Ouweneel: 1995 war es eigentlich weniger eine Berufung als ein Abschlusspunkt: Das war das große Jahr der Trennung unter den „geschlossenen Brüdern“. Es war ein längerer Prozess um diesen Zeitraum herum, aber 1995 war doch das Jahr, in dem Den Helder sich von den „Dutch Five“ [J.G. Fijnvandraat, J.Ph. Fijnvandraat, H.P. Medema, W.J. Ouweneel, D. Steenhuis] und ihren Versammlungen trennte; deshalb war das ein einschneidender Punkt. Aber es war mehr Abschluss als Berufung.

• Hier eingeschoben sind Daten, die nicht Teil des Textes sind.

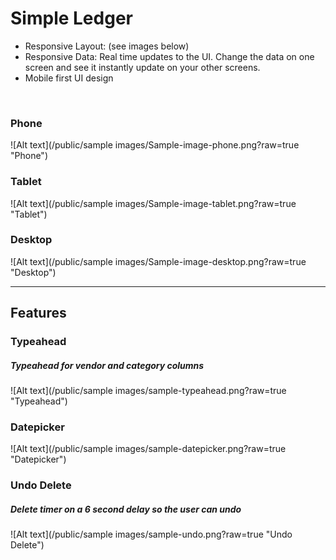 # Simple Ledger #

* Responsive Layout: (see images below)
* Responsive Data: Real time updates to the UI. Change the data on one screen and see it instantly update on your other screens.
* Mobile first UI design

<br>

### Phone ###
![Alt text](/public/sample images/Sample-image-phone.png?raw=true "Phone")

### Tablet ###
![Alt text](/public/sample images/Sample-image-tablet.png?raw=true "Tablet")

### Desktop ###
![Alt text](/public/sample images/Sample-image-desktop.png?raw=true "Desktop")

----

## Features ##
### Typeahead ###
##### Typeahead for vendor and category columns #####
![Alt text](/public/sample images/sample-typeahead.png?raw=true "Typeahead")

### Datepicker ###
![Alt text](/public/sample images/sample-datepicker.png?raw=true "Datepicker")

### Undo Delete ###
##### Delete timer on a 6 second delay so the user can undo #####
![Alt text](/public/sample images/sample-undo.png?raw=true "Undo Delete")



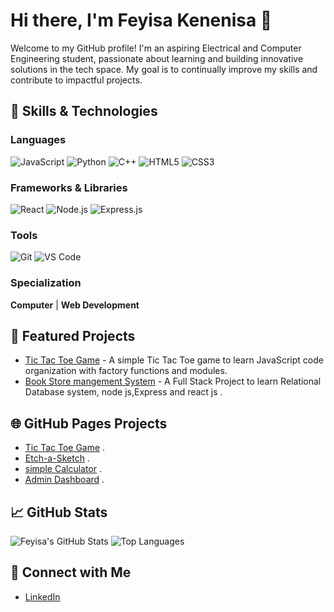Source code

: # Hi there, I'm Feyisa Kenenisa 👋

Welcome to my GitHub profile! I'm an aspiring Electrical and Computer Engineering student, passionate about learning and building innovative solutions in the tech space. 
My goal is to continually improve my skills and contribute to impactful projects.

## 🚀 Skills & Technologies

### Languages
![JavaScript](https://img.shields.io/badge/JavaScript-ES6+-F7DF1E?style=flat&logo=javascript&logoColor=black)
![Python](https://img.shields.io/badge/Python-3.x-3776AB?style=flat&logo=python&logoColor=white)
![C++](https://img.shields.io/badge/C++-00599C?style=flat&logo=cplusplus&logoColor=white)
![HTML5](https://img.shields.io/badge/HTML5-E34F26?style=flat&logo=html5&logoColor=white)
![CSS3](https://img.shields.io/badge/CSS3-1572B6?style=flat&logo=css3&logoColor=white)

### Frameworks & Libraries
![React](https://img.shields.io/badge/React-20232A?style=flat&logo=react&logoColor=61DAFB)
![Node.js](https://img.shields.io/badge/Node.js-43853D?style=flat&logo=nodedotjs&logoColor=white)
![Express.js](https://img.shields.io/badge/Express.js-404D59?style=flat&logo=express&logoColor=white)


### Tools
![Git](https://img.shields.io/badge/Git-F05032?style=flat&logo=git&logoColor=white)
![VS Code](https://img.shields.io/badge/VS%20Code-007ACC?style=flat&logo=visualstudiocode&logoColor=white)

### Specialization
**Computer** | **Web Development**

## 🌟 Featured Projects
- [Tic Tac Toe Game](https://github.com/afeyisa/tic-tac-toe) - A simple Tic Tac Toe game to learn JavaScript code organization with factory functions and modules.
- [Book Store mangement System](https://github.com/afeyisa/aait-db-project) - A Full Stack Project to learn Relational Database system, node js,Express and react js .
  
## 🌐 GitHub Pages Projects
- [Tic Tac Toe Game](https://afeyisa.github.io/tic-tac-toe) .
- [Etch-a-Sketch](https://afeyisa.github.io/-Etch-a-Sketch/) .
- [simple Calculator](https://afeyisa.github.io/Calculator/) .
- [Admin Dashboard](https://afeyisa.github.io/admin-dashboard/) .


## 📈 GitHub Stats
![Feyisa's GitHub Stats](https://github-readme-stats.vercel.app/api?username=afeyisa&show_icons=true&theme=radical)
![Top Languages](https://github-readme-stats.vercel.app/api/top-langs/?username=afeyisa&layout=compact&theme=radical)



## 🔗 Connect with Me
- [LinkedIn](https://www.linkedin.com/in/feyisa-kenenisa-91773918a/)



<!--
**afeyisa/afeyisa** is a ✨ _special_ ✨ repository because its `README.md` (this file) appears on your GitHub profile.

Here are some ideas to get you started:

- 🔭 I’m currently working on ...
- 🌱 I’m currently learning ...
- 👯 I’m looking to collaborate on ...
- 🤔 I’m looking for help with ...
- 💬 Ask me about ...
- 📫 How to reach me: ...
- 😄 Pronouns: ...
- ⚡ Fun fact: ...
-->
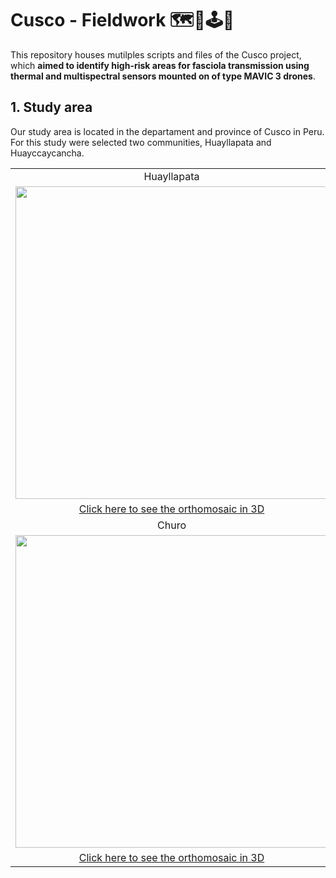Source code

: # Cusco - Fieldwork 🗺️🐌🕹️🚁

This repository houses mutilples scripts and files of the Cusco project, which **aimed to identify high-risk areas for fasciola transmission using thermal and multispectral sensors mounted on of type MAVIC 3 drones**. 

## 1. Study area 
Our study area is located in the departament and province of Cusco in Peru. For this study were selected two communities, Huayllapata and Huayccaycancha.

<table>
<tr align='center'>
 <td>Huayllapata</td>
 <td>Huayccaycancha</td>
</tr>
<tr align='center'>
 <td><a href='#'><img src='https://user-images.githubusercontent.com/23284899/246626625-0e95abd8-46b5-4375-af23-04d28a8e90f2.png' width='500px'/></a></td>
 <td><a href='#'><img src='https://user-images.githubusercontent.com/23284899/246626736-b57646db-bbe3-4fb9-bbd0-39a8474df40c.png' width='500px'/></a></td>
</tr>
<tr align='center'>
 <td><a href='https://healthinnovation.github.io/huayllapata/'>Click here to see the orthomosaic in 3D</a></td>
 <td><a href='https://healthinnovation.github.io/huayccaycancha/'>Click here to see the orthomosaic in 3D</a></td>
</tr>

<!----Nueva fila--->
<tr align='center'>
 <td>Churo</td>
 <td>Ohuay</td>
</tr>
<tr align='center'>
 <td><a href='#'><img src='https://gist.github.com/assets/23284899/c38f3299-0a37-481f-9b36-ee191382e264' width='500px'/></a></td>
 <td><a href='#'><img src='https://gist.github.com/assets/23284899/b260a7ea-249b-4a50-8e35-a027db39280e' width='500px'/></a></td>
</tr>
<tr align='center'>
 <td><a href='https://healthinnovation.github.io/Churo/'>Click here to see the orthomosaic in 3D</a></td>
 <td><a href='https://healthinnovation.github.io/Ohuay/'>Click here to see the orthomosaic in 3D</a></td>
</tr>



</table>
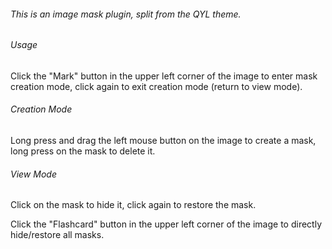 ###### This is an image mask plugin, split from the QYL theme.

###### Usage

Click the "Mark" button in the upper left corner of the image to enter mask creation mode, click again to exit creation mode (return to view mode).

###### Creation Mode

Long press and drag the left mouse button on the image to create a mask, long press on the mask to delete it.

###### View Mode

Click on the mask to hide it, click again to restore the mask.

Click the "Flashcard" button in the upper left corner of the image to directly hide/restore all masks.

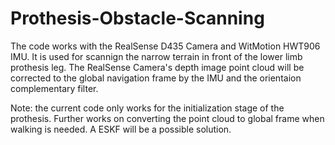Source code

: # Prothesis-Obstacle-Scanning
The code works with the RealSense D435 Camera and WitMotion HWT906 IMU.
It is used for scannign the narrow terrain in front of the lower limb prothesis leg. The RealSense Camera's depth image point cloud will be corrected to the global navigation frame by the IMU and the orientaion complementary filter.

Note: the current code only works for the initialization stage of the prothesis. Further works on converting the point cloud to global frame when walking is needed. A ESKF will be a possible solution.
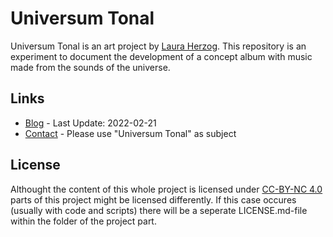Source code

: # Universum Tonal

Universum Tonal is an art project by [Laura Herzog](https://github.com/lauraherzog). This repository is an experiment to document the development of a concept album with music made from the sounds of the universe.

## Links

* [Blog](blog) - Last Update: 2022-02-21
* [Contact](mailto:laura-herzog@outlook.com) - Please use "Universum Tonal" as subject

## License

Althought the content of this whole project is licensed under [CC-BY-NC 4.0](https://creativecommons.org/licenses/by-nc/4.0/) parts of this project might be licensed differently. If this case occures (usually with code and scripts) there will be a seperate LICENSE.md-file within the folder of the project part.
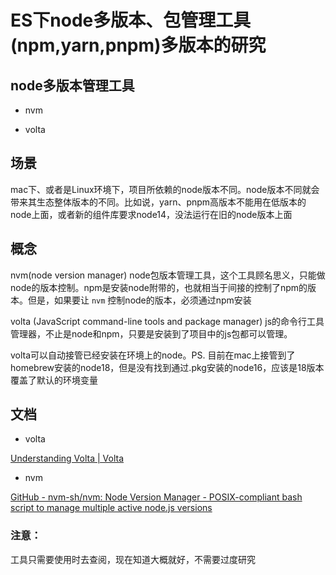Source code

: # ES下node多版本、包管理工具(npm,yarn,pnpm)多版本的研究

## node多版本管理工具

- nvm

- volta

## 场景

mac下、或者是Linux环境下，项目所依赖的node版本不同。node版本不同就会带来其生态整体版本的不同。比如说，yarn、pnpm高版本不能用在低版本的node上面，或者新的组件库要求node14，没法运行在旧的node版本上面

## 概念

nvm(node version manager) node包版本管理工具，这个工具顾名思义，只能做node的版本控制。npm是安装node附带的，也就相当于间接的控制了npm的版本。但是，如果要让 `nvm` 控制node的版本，必须通过npm安装

volta (JavaScript command-line tools and package manager) js的命令行工具管理器，不止是node和npm，只要是安装到了项目中的js包都可以管理。

volta可以自动接管已经安装在环境上的node。PS. 目前在mac上接管到了homebrew安装的node18，但是没有找到通过.pkg安装的node16，应该是18版本覆盖了默认的环境变量

## 文档

- volta

[Understanding Volta | Volta](https://docs.volta.sh/guide/understanding#managing-your-project)

- nvm

[GitHub - nvm-sh/nvm: Node Version Manager - POSIX-compliant bash script to manage multiple active node.js versions](https://github.com/nvm-sh/nvm)

### 注意：

工具只需要使用时去查阅，现在知道大概就好，不需要过度研究

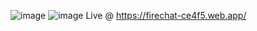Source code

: ![image](https://github.com/20RitikSingh/Firechat/assets/92461786/9316d90e-d24b-4fcb-87b8-dbc644a2af35)
![image](https://github.com/20RitikSingh/Firechat/assets/92461786/83e01ad4-a946-4036-9f9f-1ddc606c0b97)
Live @ https://firechat-ce4f5.web.app/
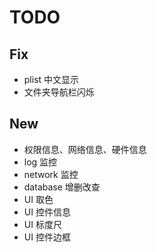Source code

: # TODO

## Fix

* plist 中文显示
* 文件夹导航栏闪烁

## New

* 权限信息、网络信息、硬件信息
* log 监控
* network 监控
* database 增删改查
* UI 取色
* UI 控件信息
* UI 标度尺
* UI 控件边框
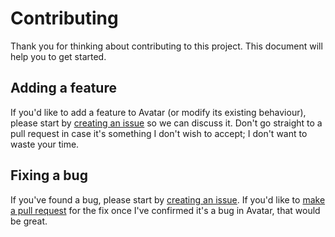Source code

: # Contributing

Thank you for thinking about contributing to this project. This document will
help you to get started.

## Adding a feature

If you'd like to add a feature to Avatar (or modify its existing behaviour),
please start by [creating an issue][create_issue] so we can discuss it. Don't go
straight to a pull request in case it's something I don't wish to accept; I
don't want to waste your time.

## Fixing a bug

If you've found a bug, please start by [creating an issue][create_issue]. If
you'd like to [make a pull request][create_pr] for the fix once I've confirmed
it's a bug in Avatar, that would be great.

[create_issue]: https://github.com/monooso/avatar/issues/new
[create_pr]: https://github.com/monooso/avatar/compare
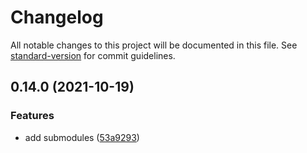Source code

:# Changelog

All notable changes to this project will be documented in this file. See [standard-version](https://github.com/conventional-changelog/standard-version) for commit guidelines.

## 0.14.0 (2021-10-19)

### Features

- add submodules ([53a9293](https://github.com/alloc/wana/commit/53a929357129dd83e68faa3da4233cbddd068aad))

Eine echte Berufung war es eher 1991, als ich sah, was die deutschen „Exklusiven“ in Lofer [Österreich] machten. In meinem Buch „Meer Geest in de gemeenten“ [Mehr Geist in den Gemeinden], das am 18. September im Verlag Medema erscheint, habe ich diesen wichtigen Punkt kurz analysiert. Als ich die Nachricht bekam, was die deutschen Brüder in Lofer angestellt hatten, war mir ganz klar: Hier dürfen wir nicht schweigen! Ich wusste aber auch, dass das ein Wendepunkt werden würde. Manche Freunde in Deutschland konnten gar nicht glauben, dass das zu einer Trennung führen würde, aber ich war von Anfang an davon überzeugt.
Ja, und 2002 war meine erste Begegnung mit T.B. Joshua, darauf kommen wir bestimmt später noch einmal zurück. Das hätte ich in dem Fragebogen auch weglassen können, denn eigentlich braucht man zeitlichen Abstand, um die persönliche Bedeutung von Ereignissen richtig einschätzen zu können. Es ist schwierig, etwas zu bewerten, das noch nicht lange zurückliegt.